For comparison, we can train models on the same sample that has been assigned purely randomly to each arm.
The surrogate posterior distributions look similar to the ones obtained from Thompson sampling, and the predictive performance on a test set are comparable. In the following table, “best_arm_selection_rate” describes how frequently the best action is selected for contexts in the test set according to the predictions of the two models, and “model_prob_of_success” is the average of the true probabilities of success for the actions selected by the model. For reference, “arms_probs_of_success” shows the average of the true probabilities of success for each action in the case it is always picked.

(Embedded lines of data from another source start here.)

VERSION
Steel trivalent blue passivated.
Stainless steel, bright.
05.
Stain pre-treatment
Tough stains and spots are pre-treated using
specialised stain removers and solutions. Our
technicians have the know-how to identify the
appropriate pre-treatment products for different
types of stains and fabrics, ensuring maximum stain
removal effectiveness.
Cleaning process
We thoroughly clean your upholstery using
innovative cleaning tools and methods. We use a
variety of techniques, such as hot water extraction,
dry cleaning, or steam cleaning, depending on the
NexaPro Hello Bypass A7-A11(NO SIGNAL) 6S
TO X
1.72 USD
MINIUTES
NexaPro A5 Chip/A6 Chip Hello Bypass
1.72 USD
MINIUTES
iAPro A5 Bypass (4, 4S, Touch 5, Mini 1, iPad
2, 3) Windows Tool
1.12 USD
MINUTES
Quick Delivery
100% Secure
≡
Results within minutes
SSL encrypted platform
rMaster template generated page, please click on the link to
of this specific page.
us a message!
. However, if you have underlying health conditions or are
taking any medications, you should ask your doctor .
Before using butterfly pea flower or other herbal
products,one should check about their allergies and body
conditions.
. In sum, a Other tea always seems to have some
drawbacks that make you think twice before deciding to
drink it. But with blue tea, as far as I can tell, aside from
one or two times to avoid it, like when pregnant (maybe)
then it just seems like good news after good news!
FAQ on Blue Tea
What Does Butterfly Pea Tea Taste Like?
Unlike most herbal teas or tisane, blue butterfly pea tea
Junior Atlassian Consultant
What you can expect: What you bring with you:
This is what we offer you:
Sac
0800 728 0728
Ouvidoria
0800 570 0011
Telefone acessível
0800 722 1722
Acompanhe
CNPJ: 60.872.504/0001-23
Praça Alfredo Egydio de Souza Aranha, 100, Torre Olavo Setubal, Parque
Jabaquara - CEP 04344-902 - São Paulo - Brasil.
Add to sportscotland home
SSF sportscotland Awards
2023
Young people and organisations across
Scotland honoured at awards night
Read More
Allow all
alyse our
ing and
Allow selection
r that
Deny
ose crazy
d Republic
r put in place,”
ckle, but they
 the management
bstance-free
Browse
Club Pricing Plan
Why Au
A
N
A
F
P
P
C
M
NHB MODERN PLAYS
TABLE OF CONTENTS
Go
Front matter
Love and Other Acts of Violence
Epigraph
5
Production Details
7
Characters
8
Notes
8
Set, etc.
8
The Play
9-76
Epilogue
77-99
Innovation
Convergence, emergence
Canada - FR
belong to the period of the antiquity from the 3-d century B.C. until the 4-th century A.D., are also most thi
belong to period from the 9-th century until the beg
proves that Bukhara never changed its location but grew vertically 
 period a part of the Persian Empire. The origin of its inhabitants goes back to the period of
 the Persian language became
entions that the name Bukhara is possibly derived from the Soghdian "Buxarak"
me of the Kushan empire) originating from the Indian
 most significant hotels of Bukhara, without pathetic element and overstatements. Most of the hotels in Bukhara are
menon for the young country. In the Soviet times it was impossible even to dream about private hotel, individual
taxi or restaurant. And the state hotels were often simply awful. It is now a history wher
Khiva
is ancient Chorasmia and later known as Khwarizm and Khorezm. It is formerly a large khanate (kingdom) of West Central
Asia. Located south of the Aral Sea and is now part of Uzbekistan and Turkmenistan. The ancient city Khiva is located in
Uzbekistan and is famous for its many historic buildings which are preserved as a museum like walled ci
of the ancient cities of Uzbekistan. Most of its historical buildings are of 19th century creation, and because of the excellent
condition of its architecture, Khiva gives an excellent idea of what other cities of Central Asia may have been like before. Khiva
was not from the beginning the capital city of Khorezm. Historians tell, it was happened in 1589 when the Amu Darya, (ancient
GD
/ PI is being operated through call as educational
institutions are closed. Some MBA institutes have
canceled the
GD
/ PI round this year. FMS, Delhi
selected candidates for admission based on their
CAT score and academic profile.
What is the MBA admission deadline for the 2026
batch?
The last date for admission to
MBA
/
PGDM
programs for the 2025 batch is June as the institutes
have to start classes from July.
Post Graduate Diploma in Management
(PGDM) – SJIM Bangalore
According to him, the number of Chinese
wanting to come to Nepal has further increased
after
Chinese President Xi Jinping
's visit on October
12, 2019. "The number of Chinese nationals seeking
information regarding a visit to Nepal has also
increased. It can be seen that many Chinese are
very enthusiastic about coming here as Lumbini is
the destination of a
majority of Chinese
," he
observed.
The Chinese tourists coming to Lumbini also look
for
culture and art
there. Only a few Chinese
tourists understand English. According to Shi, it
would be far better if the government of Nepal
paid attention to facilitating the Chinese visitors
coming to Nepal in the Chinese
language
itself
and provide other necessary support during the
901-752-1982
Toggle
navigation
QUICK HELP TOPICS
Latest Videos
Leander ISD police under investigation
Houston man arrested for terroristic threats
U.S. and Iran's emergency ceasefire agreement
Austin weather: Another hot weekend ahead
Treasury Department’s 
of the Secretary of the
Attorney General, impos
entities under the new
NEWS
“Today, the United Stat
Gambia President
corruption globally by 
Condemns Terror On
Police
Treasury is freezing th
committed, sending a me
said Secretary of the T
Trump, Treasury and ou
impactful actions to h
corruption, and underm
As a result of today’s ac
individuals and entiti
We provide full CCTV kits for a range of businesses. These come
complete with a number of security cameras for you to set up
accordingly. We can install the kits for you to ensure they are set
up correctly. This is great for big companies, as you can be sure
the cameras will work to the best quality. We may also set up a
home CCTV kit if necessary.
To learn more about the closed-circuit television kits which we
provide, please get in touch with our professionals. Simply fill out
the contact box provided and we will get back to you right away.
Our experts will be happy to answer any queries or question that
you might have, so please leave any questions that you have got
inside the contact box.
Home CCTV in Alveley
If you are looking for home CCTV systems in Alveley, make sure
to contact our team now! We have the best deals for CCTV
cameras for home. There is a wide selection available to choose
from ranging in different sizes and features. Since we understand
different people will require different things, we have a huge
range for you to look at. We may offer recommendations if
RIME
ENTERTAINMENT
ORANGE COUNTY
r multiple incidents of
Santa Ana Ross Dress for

The benefit of Thompson sampling is revealed in the predictive performance during training. In the same table, “training_best_arm_proportion” indicates how often the best action is selected during training (as expected, roughly half the time for standard randomization), “training_success_rate” the observed success rate during training and “training_prob_of_success” the average probability of success following the assignment decisions made during training.
Thompson randomization
Standard randomization
training_best_arm_proportion
0.775
0.5875
training_success_rate
0.4375
0.375
training_prob_of_success
0.448006
0.357196
best_arm_selection_rate
0.9228
0.9126
model_prob_of_success
0.48482
0.484251
arms_probs_of_success
[0.35353488, 0.27571228]
[0.35353488, 0.27571228]
In terms of reward, it is clear that training a model with Thompson randomization costs less than with standard randomization, and the inferred arm selection policy after training is very similar. In a clinical trial, that would translate into more enrolled subjects getting the best therapy according to their biomarkers.
Tougher bandits
The simple model presented in this note can be expanded in several directions. We can obviously consider more arms and contexts of higher dimensions. In that case, incorporating expert knowledge in the form of more informative priors or more complex surrogate posteriors can be useful. We can also include past observations to achieve faster convergence, and tamper them with lower weights if they are less relevant than the data sampled from the bandits during training. This type of jump start is particularly relevant in fields like online advertising where lower overall probabilities require more observations.
More complex mechanisms could be modeled with deeper Bayesian neural networks. The important requirement is a layer that can implement Thompson sampling. Moreover, the DistributionLambda top layer is not limited to Bernoulli distributions, and a wide variety of reward distributions can be easily simulated. It is probably reasonable to start with a single DenseVariational layer with adequate priors and variational surrogate posteriors with a top DistributionLambda layer compatible with the rewards, and then try to add layers to improve performance. As in most machine learning problems, the key is experimentation.